Gregor ne répondit pas, figé devant sa table comme une statue de sel, les deux paumes posées à plat sur le plateau de chêne et la tête baissée.

— Votre petite fille à besoin de votre aide.

— Pour quoi faire ? tonna-t-il finalement d'une voix de stentor ne cadrant pas du tout avec son apparence de vieillard. Pour réparer une fois de plus vos conneries ? Le sort devait la protéger, la dissimuler aux yeux des sorciers et voilà que vous l'amenez directement dans la gueule du loup.
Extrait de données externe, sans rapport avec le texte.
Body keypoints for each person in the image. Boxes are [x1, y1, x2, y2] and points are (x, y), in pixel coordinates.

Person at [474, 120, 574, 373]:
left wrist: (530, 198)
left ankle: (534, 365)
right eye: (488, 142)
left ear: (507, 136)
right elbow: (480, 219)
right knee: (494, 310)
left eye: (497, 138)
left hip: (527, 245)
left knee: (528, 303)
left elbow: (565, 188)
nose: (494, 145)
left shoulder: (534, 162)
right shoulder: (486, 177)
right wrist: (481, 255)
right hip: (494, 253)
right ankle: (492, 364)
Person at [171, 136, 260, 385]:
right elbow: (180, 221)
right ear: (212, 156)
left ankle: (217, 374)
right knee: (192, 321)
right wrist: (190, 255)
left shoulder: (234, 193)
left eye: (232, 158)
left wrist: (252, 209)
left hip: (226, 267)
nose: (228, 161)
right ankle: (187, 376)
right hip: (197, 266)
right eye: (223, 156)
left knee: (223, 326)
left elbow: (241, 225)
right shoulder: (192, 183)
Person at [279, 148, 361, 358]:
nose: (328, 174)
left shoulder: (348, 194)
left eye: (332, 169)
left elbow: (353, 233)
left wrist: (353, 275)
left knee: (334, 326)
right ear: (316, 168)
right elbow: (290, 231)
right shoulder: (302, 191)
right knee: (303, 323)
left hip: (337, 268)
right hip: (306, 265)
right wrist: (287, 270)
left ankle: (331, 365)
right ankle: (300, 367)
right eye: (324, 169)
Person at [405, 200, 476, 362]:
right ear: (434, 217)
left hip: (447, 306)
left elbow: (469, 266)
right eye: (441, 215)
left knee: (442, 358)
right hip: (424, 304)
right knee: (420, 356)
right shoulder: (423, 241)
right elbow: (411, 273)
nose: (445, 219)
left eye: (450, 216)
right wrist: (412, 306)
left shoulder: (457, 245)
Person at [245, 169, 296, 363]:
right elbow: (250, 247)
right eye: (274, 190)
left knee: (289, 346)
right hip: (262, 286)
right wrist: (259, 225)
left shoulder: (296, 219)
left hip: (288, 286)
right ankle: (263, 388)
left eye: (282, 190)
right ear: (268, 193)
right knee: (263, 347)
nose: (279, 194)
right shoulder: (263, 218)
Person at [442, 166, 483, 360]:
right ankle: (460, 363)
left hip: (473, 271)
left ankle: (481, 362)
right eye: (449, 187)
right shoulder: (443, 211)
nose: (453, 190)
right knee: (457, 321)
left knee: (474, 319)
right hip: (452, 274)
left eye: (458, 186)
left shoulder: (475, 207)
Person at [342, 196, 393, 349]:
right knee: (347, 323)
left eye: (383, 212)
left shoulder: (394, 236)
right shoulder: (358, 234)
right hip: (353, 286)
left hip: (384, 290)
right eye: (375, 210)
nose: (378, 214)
— C'est elle qui est venue à moi, lui répondit-elle d'un ton sec. La métamorphose à fissuré le sort et ses pouvoirs se sont éveillés.

— La métamorphose ?! reprit-il en faisant brutalement volte-face et en fronçant le nez. Des loups-garous ! cracha-t-il à l'adresse de Nicolas, des étincelles de pouvoirs commençant à crépiter au bout de ses doigts.

Nicolas, par reflexe, me poussa derrière lui tandis qu'il faisait face au sorcier, ses griffes apparaissant déjà à la lueur de ses yeux transformés. Les miens suivirent presque aussitôt et c'est de mon regard émeraude que je fixais avec haine ce grand-père que je n'avais jamais vu. Nous nous affrontâmes du regard, Uriel et Thomas assurant nos arrières.

— Les sorciers noirs sont à sa recherche, son pouvoir les attirent comme une balise, intervint Riwanon pour tenter de désamorcer la situation.

— Et vous, vous voulez que j'annule totalement le sort ! s'esclaffa-t-il dans un rire méprisant, en voilà une stratégie qu'elle est bonne ! De toute façon, les loups ont déjà fait la moitié du travail, ce n'est qu'une question de temps avant que sa bête ne pulvérise l'enchantement.

— Mais en attendant, elle est vulnérable car ses deux natures se combattent au lieu de s'entraider. Vous seul pouvez accélérer le processus, argua une dernière fois la sorcière.

Gregor campa sur ses positions, ses yeux lançant des éclairs de colère. Puis, soudain, il baissa les bras avant de secouer la tête.

— D'accord, mais les loups dégagent le plancher.